Throughout the summer, Kemick heard cast members repeat the phrase, "Roles come to those who need them." And the more he rehearsed, the more Kemick connected with the character of Herod.

Richard Kelly Kemick was cast as Herod in the Canadian Badlands Passion Play, whom he describes as the Bond villain of the New Testament. (Litia Fleming)

"I believe a lot of his devilishness comes out of the fact of his own struggles with spirituality, his own struggles with faith... wanting to believe something quite badly but also feeling it goes against the grain of who he is," Kemick said. 

Kemick, who divides his time between Calgary and Rossland, B.C., told Tapestry that he was not prepared to tread the boards in Alberta's Bible Belt. It was an immersion into a cultural world far different than the one Kemick was accustomed to. 

"I think the largest change for me was that I went from an environment that's quite secular to one in which religion was the main topic of conversation — the main point of commonality between all parties."

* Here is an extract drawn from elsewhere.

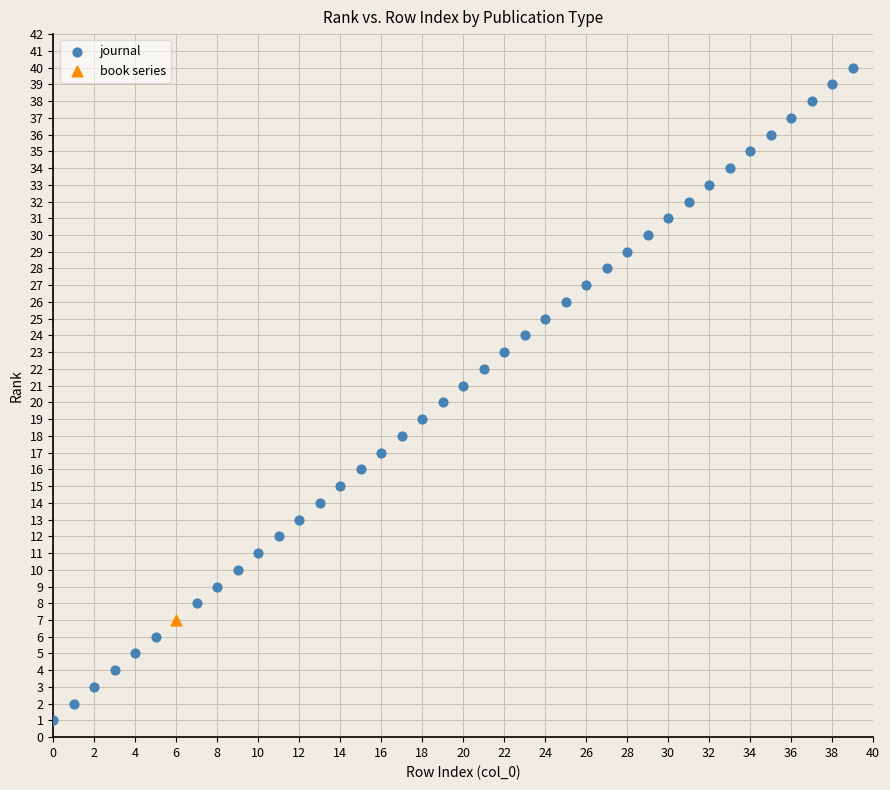

What are all the series names shown in the legend?

journal, book series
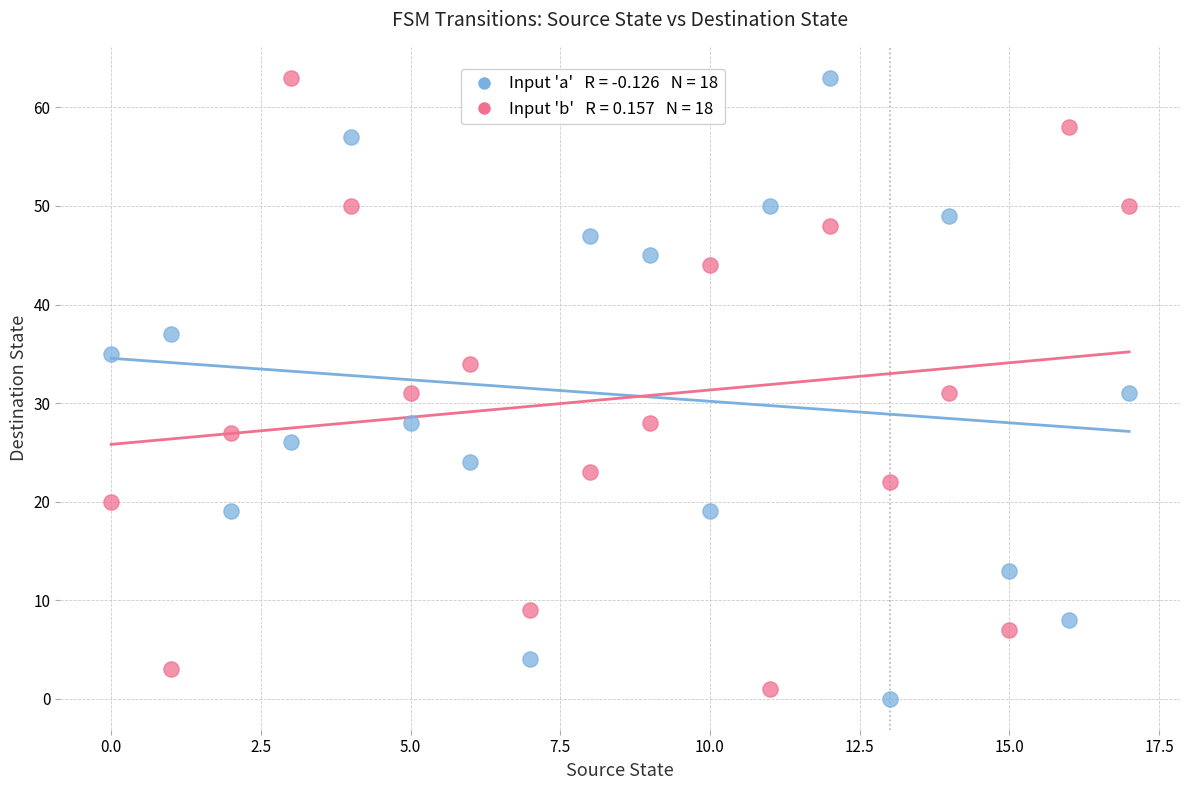

Across all data points, what is the range of Y values (max minus min)?

63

Most actors had 'spiritual connection' with production

The author said at times he felt like he was in over his head, in the sense that all of his fellow actors were believers and he was an agnostic.

"I don't think I realized the depth of the commitment that I was making," he said.

Richard Kelly Kemick documented his experience in the Canadian Badlands Passion Play in his 2019 book I am Herod. (Book cover design by Chris Andrecheck / Goose Lane Editions)

"What we were doing was so absurd — volunteering in the middle of the Badlands in this apocalyptic heat, putting on this play as best we could, pretending to be in the New Testament," said Kemick.  

"There is a belief amongst the actors that because the play is not just an artistic expression but a spiritual one, that there is a larger connection [that] they have with the roles that they are given each year."

Despite how detached and remote the world and atmosphere of that summer were from his own life, Kemick said he was startled by how much he had in common with the other actors.

"We were wrestling with the same theological and philosophical questions, yet we were expressing them in very different ways," he said.

Each Sunday before rehearsals, and throughout the run of the play, cast members participated in a worship service, which entailed people spending an hour saying nice things about one another. 

Kemick described the experience as "unbelievably beautiful."

Ultimately though, it wasn't enough for Kemick to adopt a religious outlook. 

"Every time I felt myself kind of buying into it in earnest — that yes, I will believe in a larger power, I will become spiritual — the absurdness of it all just kind of struck me," he said.


I Am Herod is published by Goose Lane Editions.